The following Blog Post is an article written byStilgherrian,. The article was discovered by CA Managements IT Department.
The Cyberspace Law and Policy Centre at the University of New South Wales’ Faculty of Law yesterday launched the whitepaper Data Sovereignty and the Cloud: A Board and Executive Officer’s Guide, an easy-to-read document intended to help organisations start to address the increasingly complex legal issues around cloud computing.
Here is an overview of the key issues discussed in the whitepaper, as written by UNSW:
1. Thou must be aware that information stored in a cloud environment can conceivably be subject to more than one nation’s laws.
2. Thou must remember that the onus is on the business (i.e. the cloud customer) to ensure that the cloud provider used complies with local laws — local being where the cloud provider, and or the data, is being stored.
3. Thou must remember, by nature a cloud computing environment invites international considerations — many from the US. The 4th Amendment to the US Constitution may offer some protection for US citizens, but does not necessarily hinder government search or seizure of anyone’s data without a specific warrant. Australians can’t easily rely on the US 4th Amendment, and we also lack any local constitutional Bill of Rights.
4. Thou shalt check whether your cloud service provider has extended its insurance policy so that it also includes cover for your data; not all clouds are created equal.

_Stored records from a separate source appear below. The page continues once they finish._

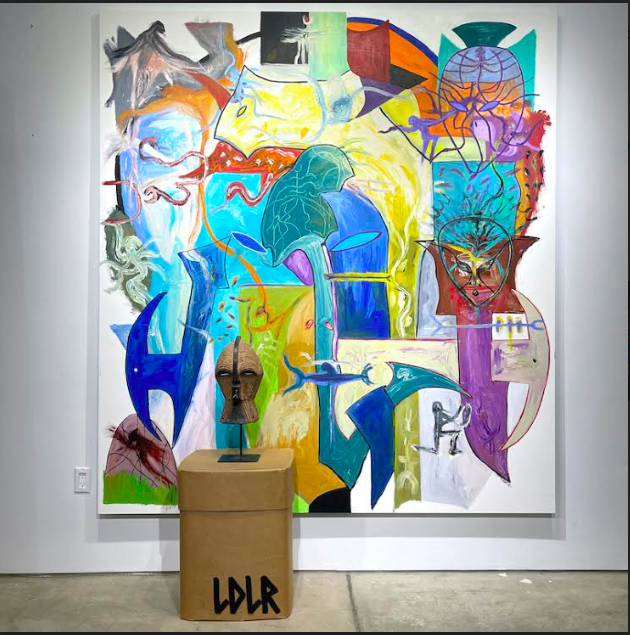
Image resolution: width=630 pixels, height=635 pixels. In order to click on box in this screenshot , I will do `click(210, 543)`.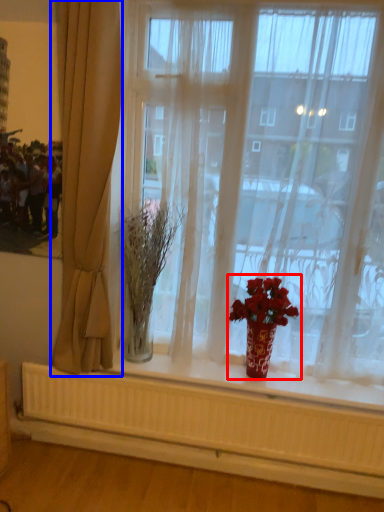
Question: Which of the following is the closest to the observer, houseplant (highlighted by a red box) or curtain (highlighted by a blue box)?

Choices:
 (A) houseplant
 (B) curtain

Answer: (B)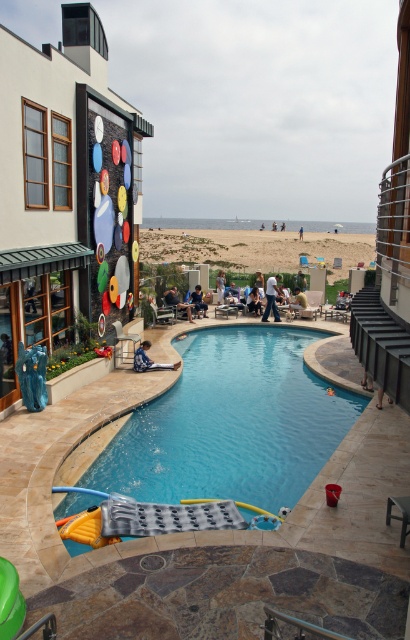
Does beige sand at center have a smaller size compared to light blue jeans at center?

No.

Who is more forward, (344, 234) or (273, 320)?

Point (273, 320) is in front.

The width and height of the screenshot is (410, 640). In order to click on beige sand at center in this screenshot , I will do `click(255, 248)`.

Where is `beige sand at center`? The image size is (410, 640). beige sand at center is located at coordinates 255,248.

Is dark blue jeans at center wider than green fabric chair at center?

No.

Between point (216, 300) and point (298, 273), which one is positioned in front?

Point (216, 300)

At what (x,y) coordinates should I click in order to perform the action: click on dark blue jeans at center. Please return your answer as a coordinate pair (x, y). The height and width of the screenshot is (640, 410). Looking at the image, I should click on (220, 285).

Find the location of a particular element. dark blue jeans at center is located at coordinates (220, 285).

Can you confirm if dark blue jeans at center is wider than light brown wooden chair at lower right?

Yes.

Is dark blue jeans at center further to camera compared to light brown wooden chair at lower right?

Yes, dark blue jeans at center is further from the viewer.

Between point (216, 282) and point (377, 406), which one is positioned behind?

The point (216, 282) is more distant.

At what (x,y) coordinates should I click in order to perform the action: click on dark blue jeans at center. Please return your answer as a coordinate pair (x, y). Looking at the image, I should click on (220, 285).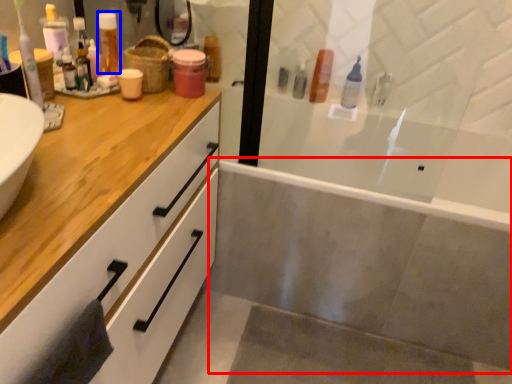
Question: Which object is closer to the camera taking this photo, bath (highlighted by a red box) or toiletry (highlighted by a blue box)?

Choices:
 (A) bath
 (B) toiletry

Answer: (B)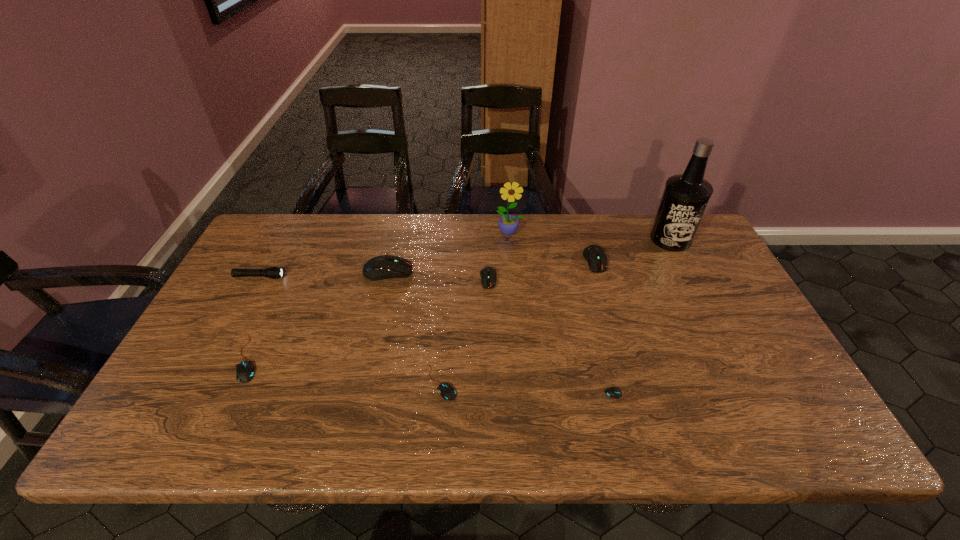
In order to click on vacant position located 0.320m on the button of the rightmost dark computer equipment in this screenshot , I will do [x=624, y=361].

Find the location of a particular element. The height and width of the screenshot is (540, 960). vacant space situated 0.360m at the lens end of the flashlight is located at coordinates (405, 277).

Image resolution: width=960 pixels, height=540 pixels. What are the coordinates of `free space located on the button of the fifth object from right to left` in the screenshot? It's located at (490, 324).

The width and height of the screenshot is (960, 540). In order to click on vacant space situated 0.330m on the right of the seventh tallest object in this screenshot , I will do `click(394, 359)`.

Find the location of a particular element. Image resolution: width=960 pixels, height=540 pixels. vacant space located 0.320m on the right of the second smallest black mouse is located at coordinates (591, 382).

At what (x,y) coordinates should I click in order to perform the action: click on vacant area situated 0.350m on the back of the rightmost black mouse. Please return your answer as a coordinate pair (x, y). Looking at the image, I should click on (593, 285).

Where is `liquor that is at the far edge`? The width and height of the screenshot is (960, 540). liquor that is at the far edge is located at coordinates (685, 197).

In order to click on sunflower present at the far edge in this screenshot , I will do `click(508, 224)`.

This screenshot has width=960, height=540. Find the location of `computer equipment located in the far edge section of the desktop`. computer equipment located in the far edge section of the desktop is located at coordinates (595, 256).

Locate an element on the screen. The width and height of the screenshot is (960, 540). flashlight that is positioned at the left edge is located at coordinates (273, 272).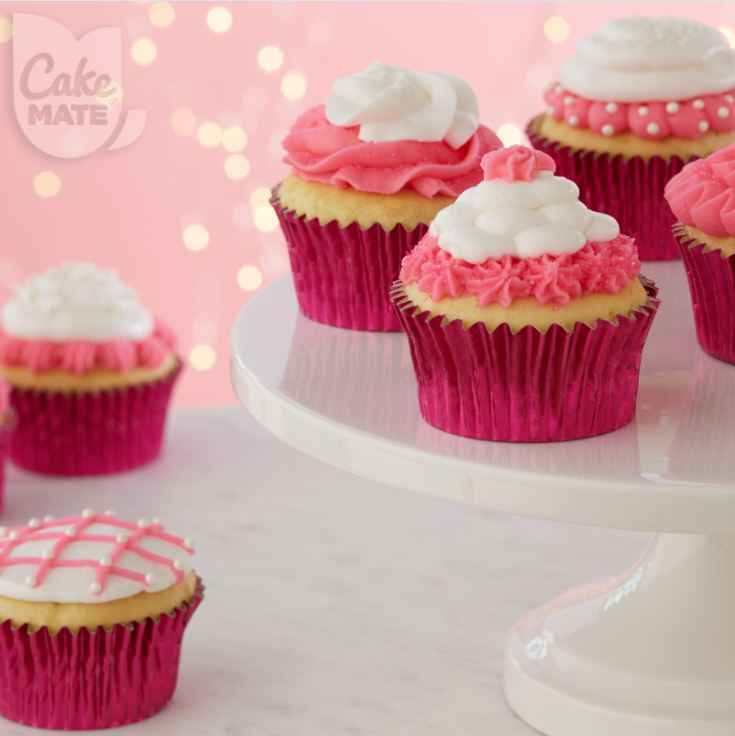
At what (x,y) coordinates should I click in order to perform the action: click on cakestand. Please return your answer as a coordinate pair (x, y). The height and width of the screenshot is (736, 735). Looking at the image, I should click on (623, 470).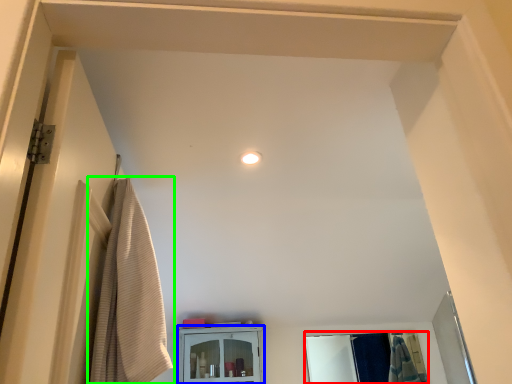
Question: Considering the real-world distances, which object is closest to mirror (highlighted by a red box)? cabinetry (highlighted by a blue box) or curtain (highlighted by a green box).

Choices:
 (A) cabinetry
 (B) curtain

Answer: (A)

5. Thou must acknowledge it is not the application, but the data which needs to be profiled and classified so a policy can automate its residence within a hybrid cloud.
6. Thou shalt investigate and formulate criteria that determine what information, if any, should be housed in Australia or exclusively under Australian control. Certain categories of documents may require special treatment by law (e.g. health records), while others may need special treatment for business or legal reasons.
7. Thou shalt investigate whether “personal information” really needs to be stored in identifiable form, since permanent de-identification can mean privacy rules no longer apply. But beware of potential re-identification: if the original identity can still be “reasonably ascertained”, all bets are off.
8. Thou should know the US has entered into mutual legal assistance treaties with over 50 countries. This means information is readily shared amongst signatories. It also includes invitation to spontaneously offer data to a foreign State.
9. Thou must be aware a foreign owned vendor may be subject to their country’s laws, even if they operate in Australia. If the vendor is subpoenaed by a foreign law enforcement agency for access to data belonging to the vendor’s customer, the vendor may be legally prohibited from notifying their customer of said subpoena.
10. Thou should note the ramifications of the revised Privacy Act coming into effect in 2014, where it is not stipulated that foreign providers must comply with Australian Privacy Law.